Según las autoridades migratorias estadounidenses, por razones humanitarias el programa de parole es completamente discrecional. Es decir que no existe una prohibición explícita o un mecanismo que filtre a personas que hayan sido cómplices de regímenes autoritarios.

El abogado y extrabajador del Poder Judicial nicaragüense en el exilio, Yáder Morazán, ha denunciado en múltiples ocasiones, por medio de sus redes sociales, la presencia de colaboradores del régimen sandinista en Estados Unidos.

Por consiguiente, Morazán ha criticado la manera en que las autoridades estadounidenses, en concreto los oficiales del servicio de Aduanas y Protección Fronteriza (CBP, por sus siglas en inglés) evalúan a sus candidatos a estadía temporal vía parole humanitario.
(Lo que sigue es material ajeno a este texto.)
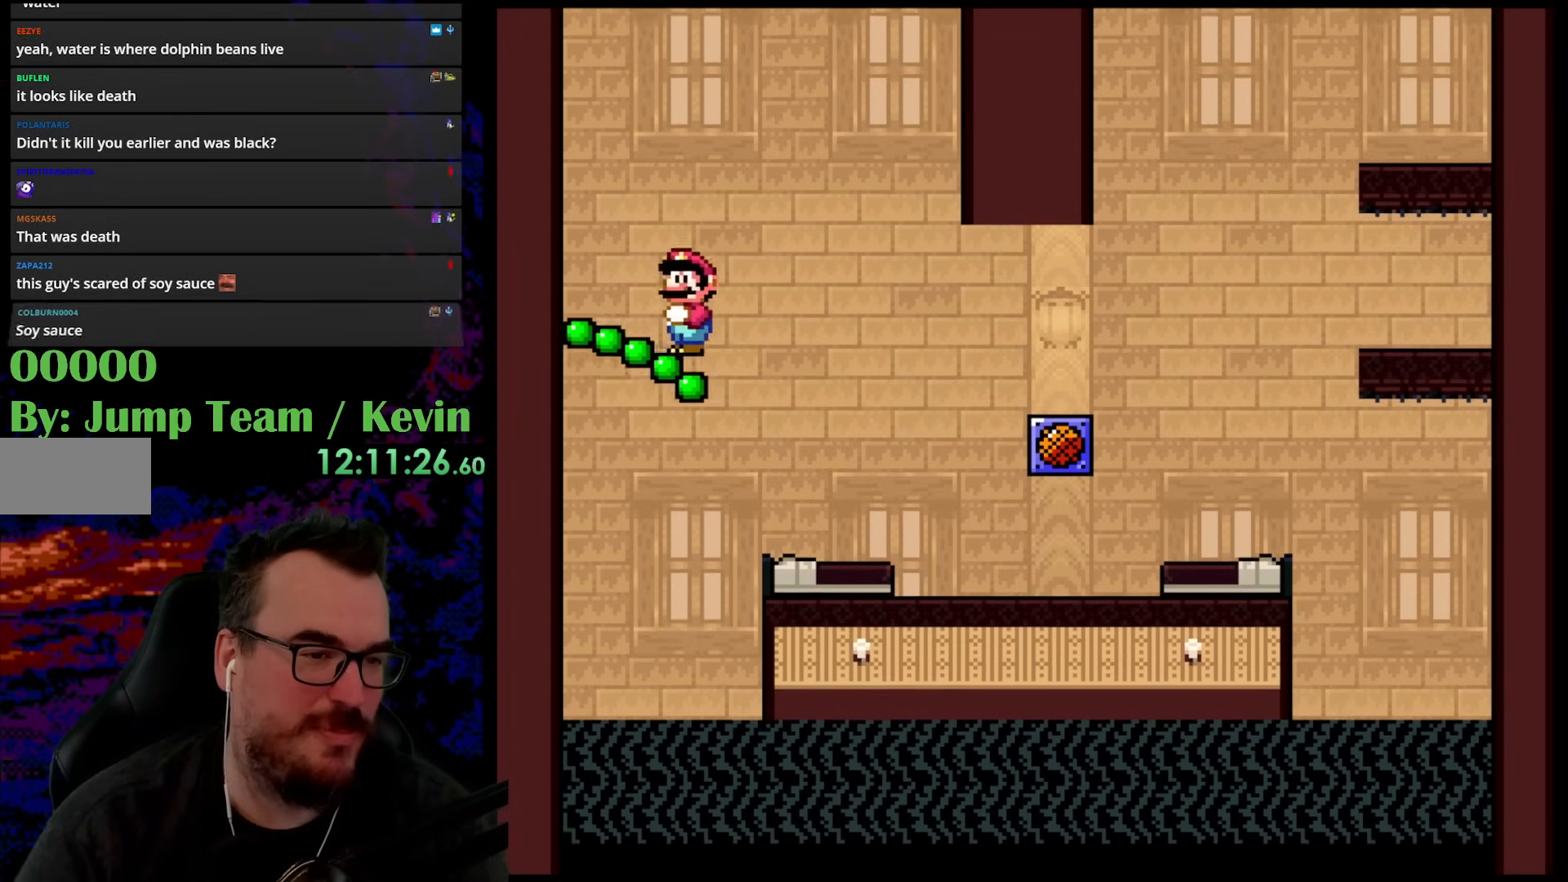
{"buttons": ["B", "Y", "DPAD_UP", "DPAD_RIGHT"], "events": [[33, "B", "down"], [167, "DPAD_LEFT", "up"], [217, "DPAD_RIGHT", "down"]]}
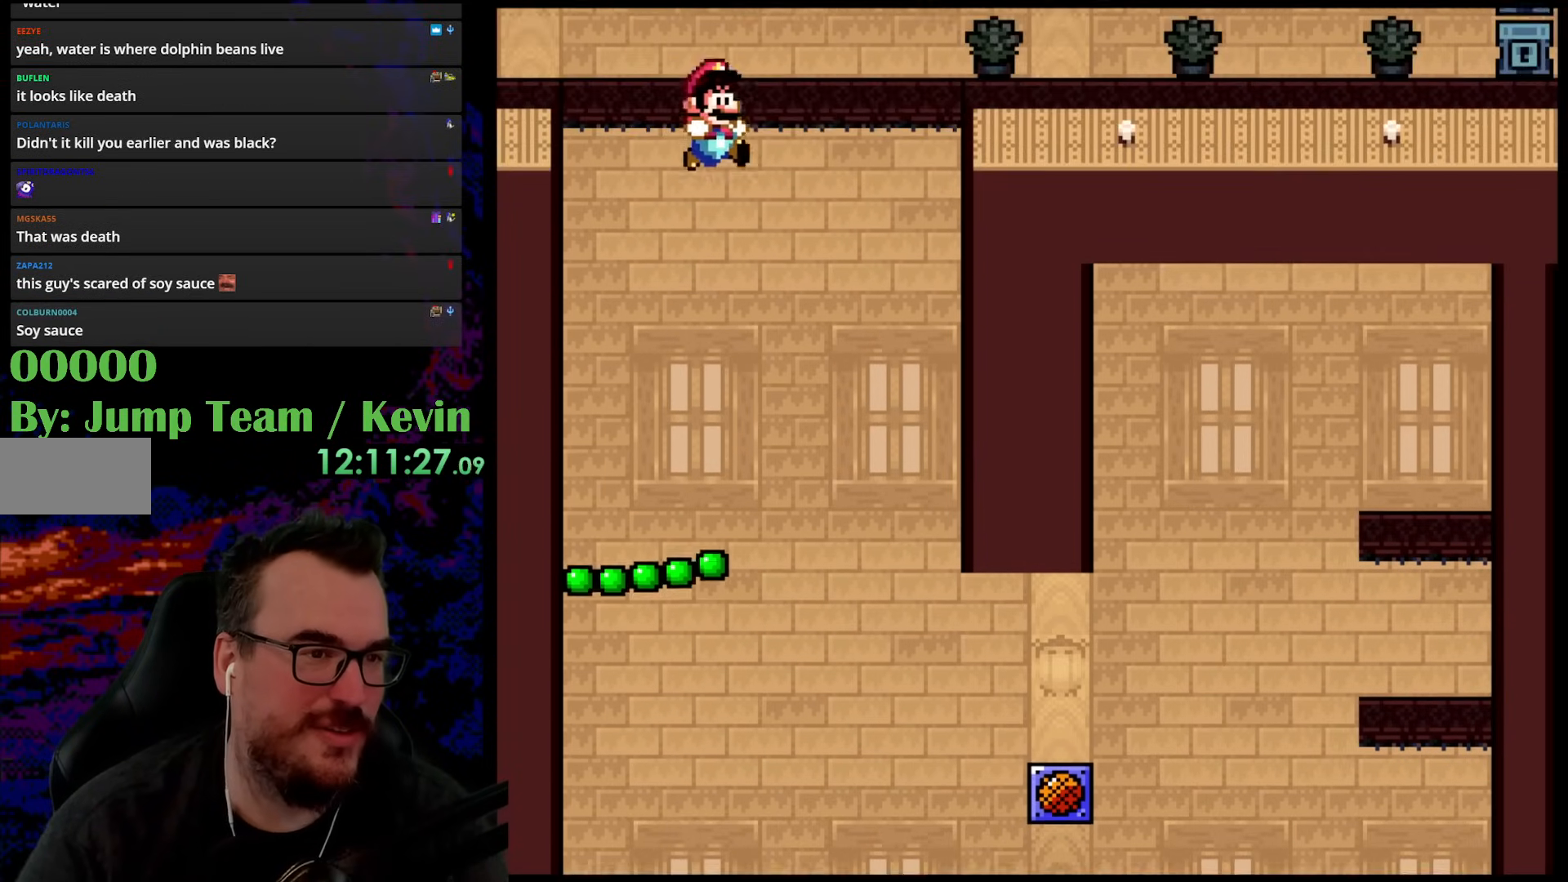
{"buttons": ["Y", "DPAD_RIGHT"], "events": [[133, "DPAD_RIGHT", "up"], [150, "DPAD_LEFT", "down"], [200, "DPAD_UP", "up"], [433, "DPAD_LEFT", "up"], [450, "DPAD_RIGHT", "down"], [467, "B", "up"]]}
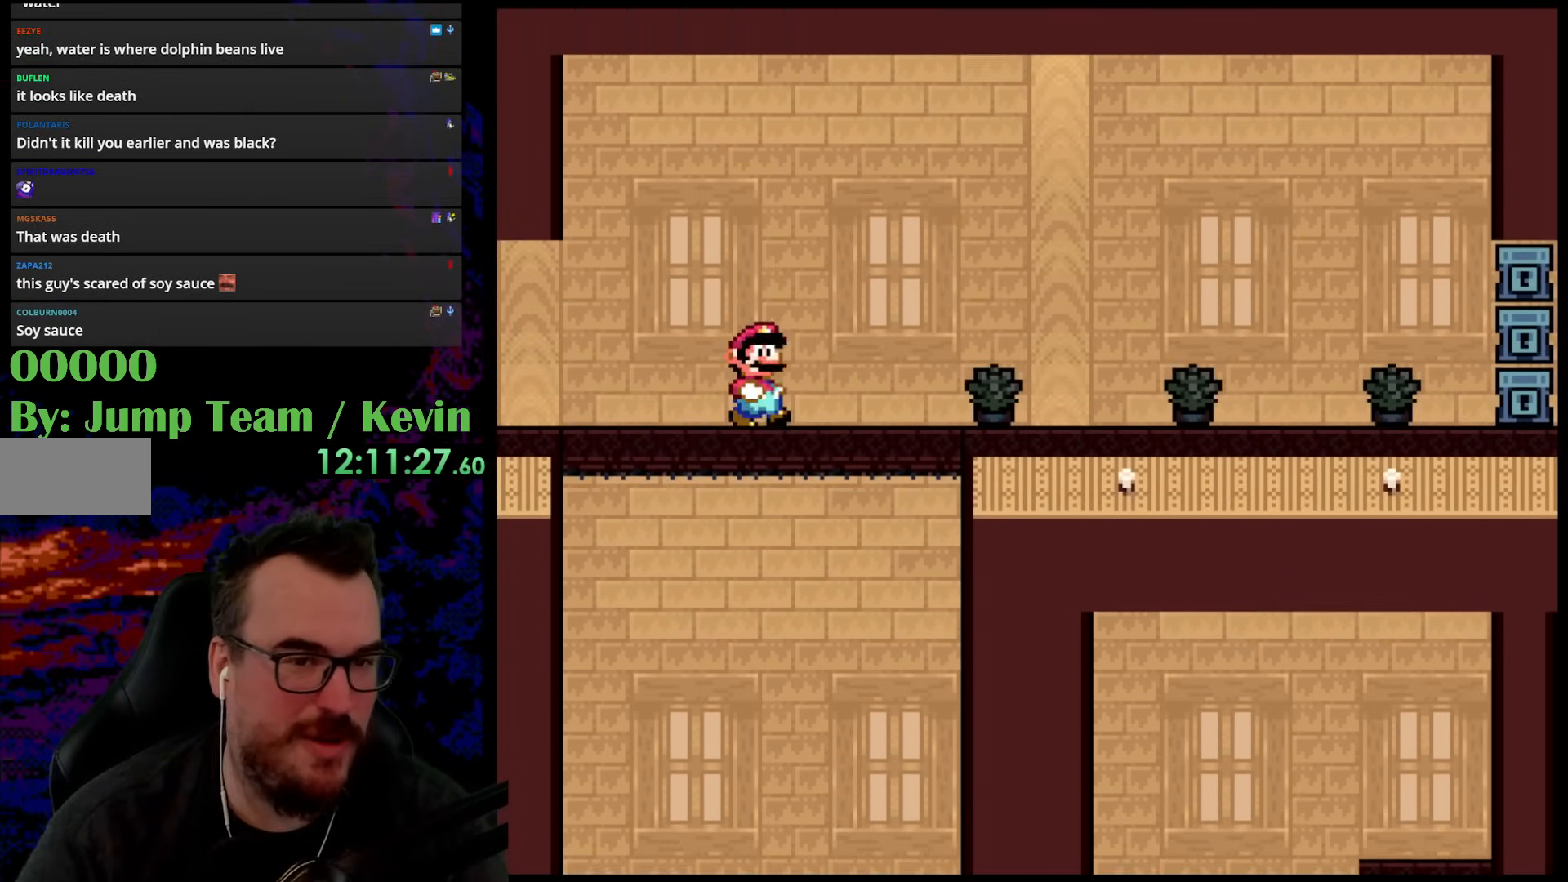
{"buttons": ["Y", "DPAD_LEFT"], "events": [[117, "DPAD_DOWN", "down"], [117, "DPAD_RIGHT", "up"], [133, "DPAD_DOWN", "up"], [133, "DPAD_LEFT", "down"]]}
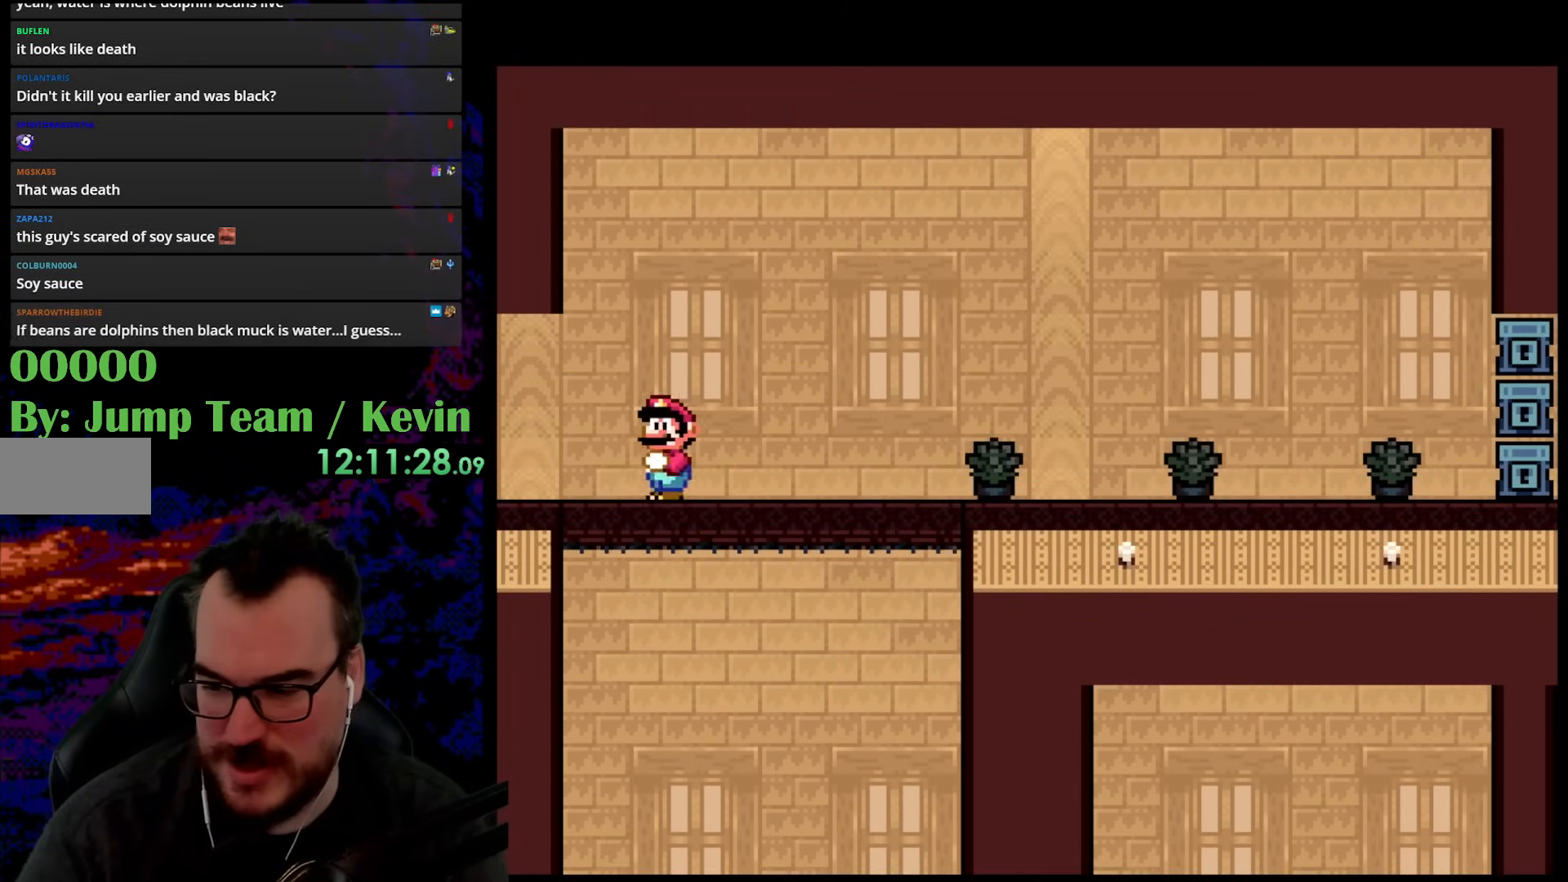
{"buttons": [], "events": [[250, "DPAD_LEFT", "up"], [333, "Y", "up"]]}
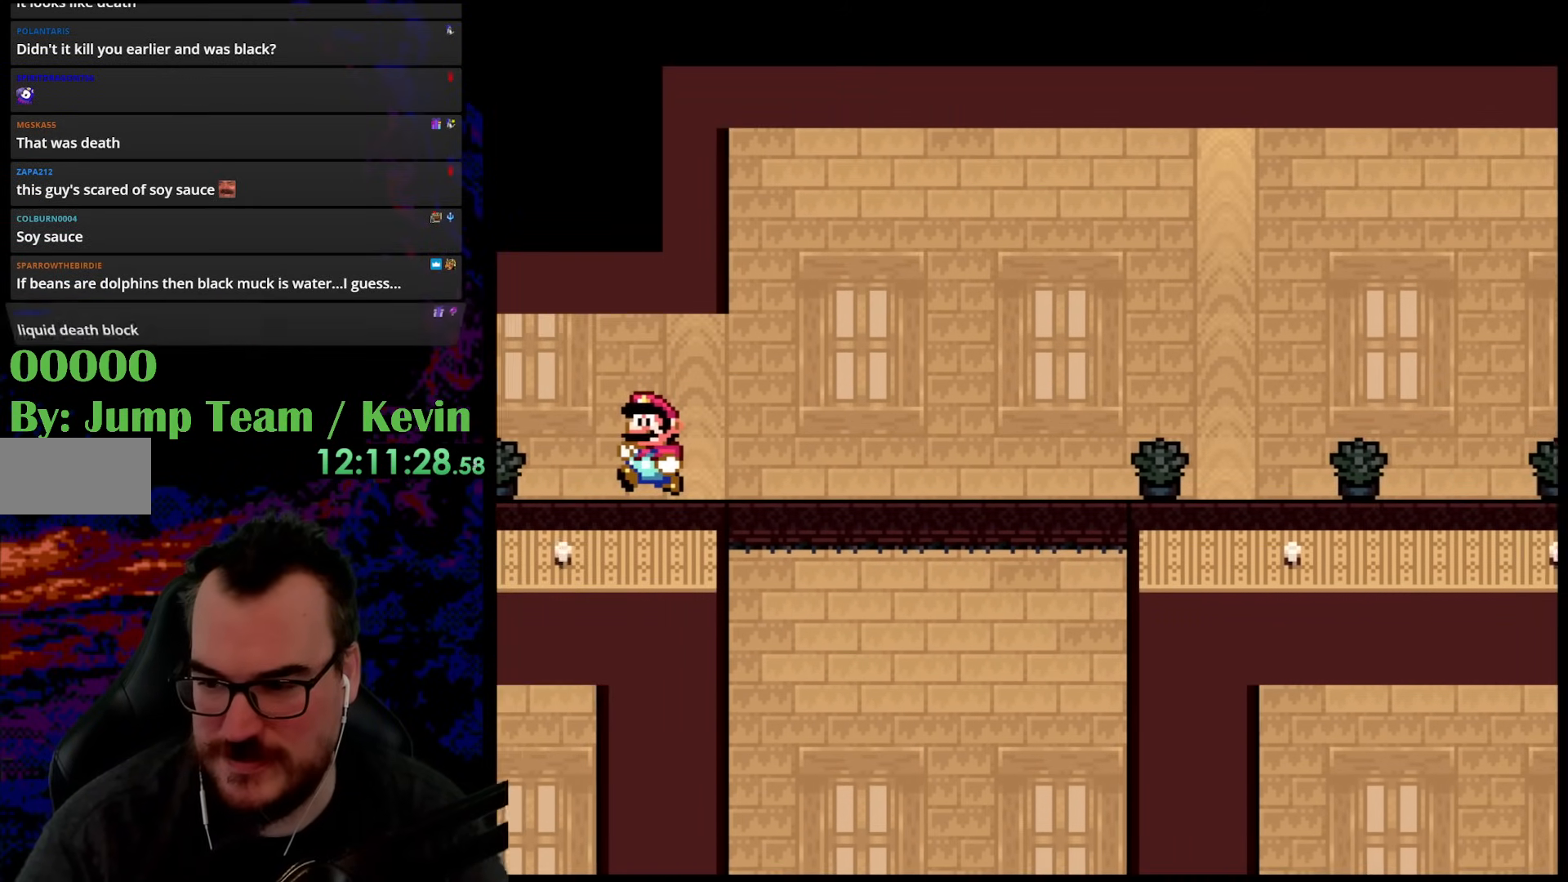
{"buttons": [], "events": []}
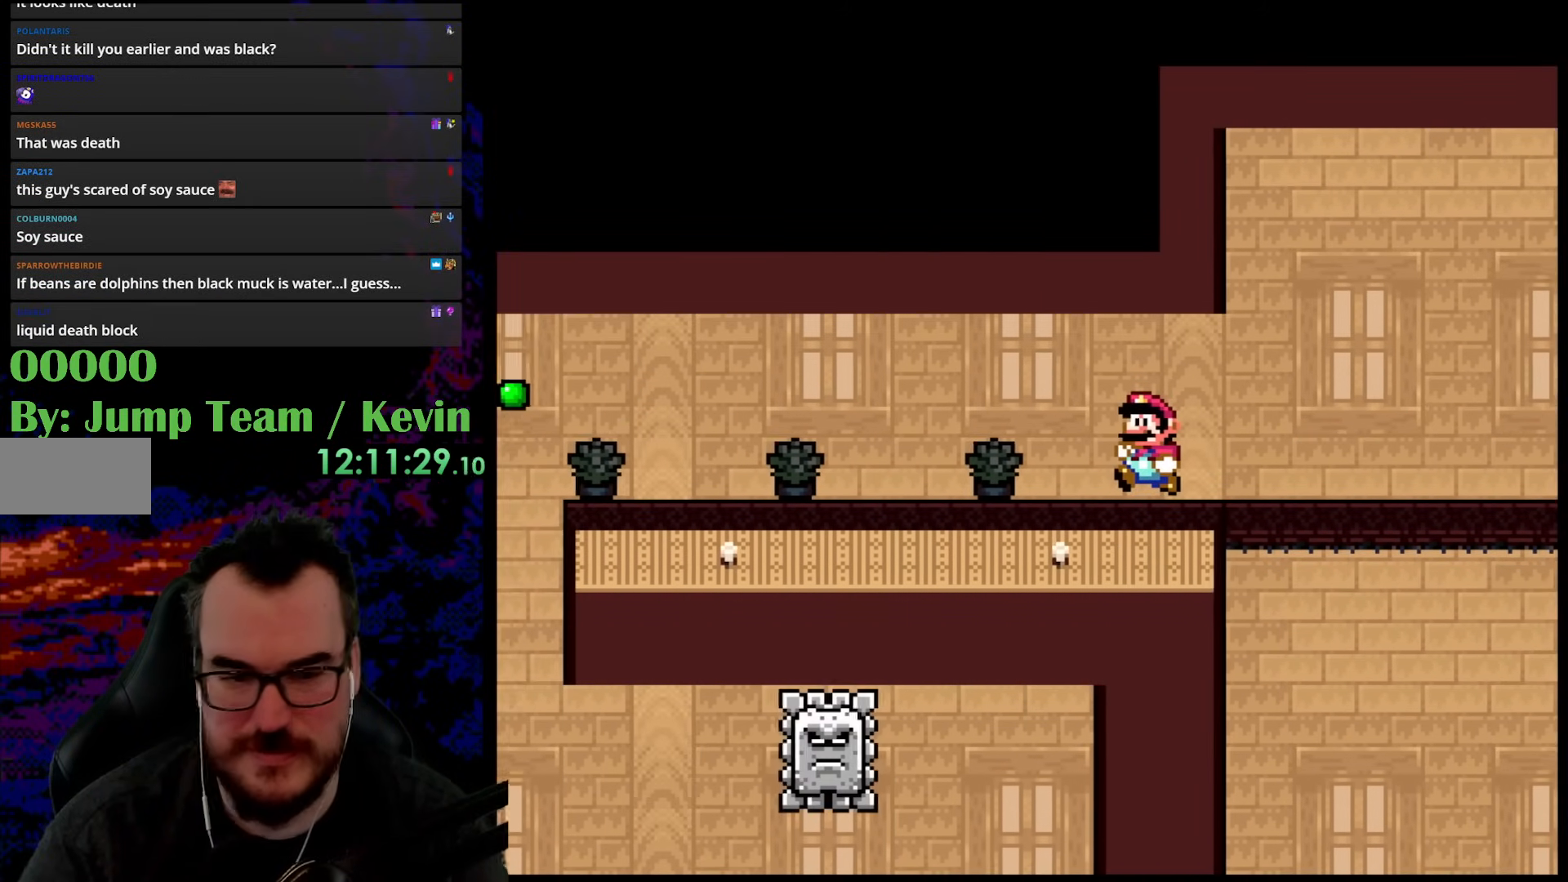
{"buttons": ["DPAD_LEFT"], "events": [[467, "DPAD_LEFT", "down"]]}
Para aplicar al programa, basta con tener un patrocinador en Estados Unidos, no haber sido expulsado o no tener registros criminales de los Estados Unidos. No hay otros criterios para la solicituf, ni siquiera siendo que Estados Unidos ha sancionado repetidamente, incluso reteniendo las visas, a funcionarios sandinistas, por su participación en violaciones a los derechos humanos y el socavamiento de la democracia en nicaragua.

En teoría, son los oficiales de CBP quienes suplen al programa de parole con investigaciones de antecedentes, verificando que no entren individuos peligrosos al país. Así pues, en principio no son admisibles en el programa de parole personas involucradas en actividades como prostitución, tráfico humano, lavado de dinero, terrorismo o asociadas a partidos comunistas.

Además, la postura oficial del Departamento de Seguridad Nacional es que las personas que hayan servido como empleados de gobiernos extranjeros responsables en cualquier momento de violaciones a la libertad religiosa, como ocurre en Nicaragua, tampoco serán admitidos a Estados Unidos.

Pero en la práctica estas políticas no han logrado filtrar a los sandinistas. Morazán ha identificado y hecho públicas las identidades de varios individuos ligados a las fuerzas de choque paraestatales del régimen sandinista, así como a las farsas judiciales que el régimen ha fabricado en contra de opositores.

Destaca el caso de la familia Soza de Matagalpa, un clan ostensiblemente ligado a la actividad paramilitar del régimen sandinista.

El diario La Prensa ha contabilizado al menos a 30 simpatizantes del régimen de Ortega que ahora residen en Estados Unidos gracias al programa de parole humanitario. Se trata de extrabajadores de agencias gubernamentales, periodistas de medios oficialistas, acusados de actos represivos, informantes y demás sandinistas que ahora residen en Estados Unidos.

En muchos casos estos individuos tratan de borrar la evidencia de sus hechos, que otrora habían publicado orgullosos en sus redes sociales, pero usuarios los reproducen en sus denuncias públicas, en un intento de llamar la atención a las autoridades estadounidenses.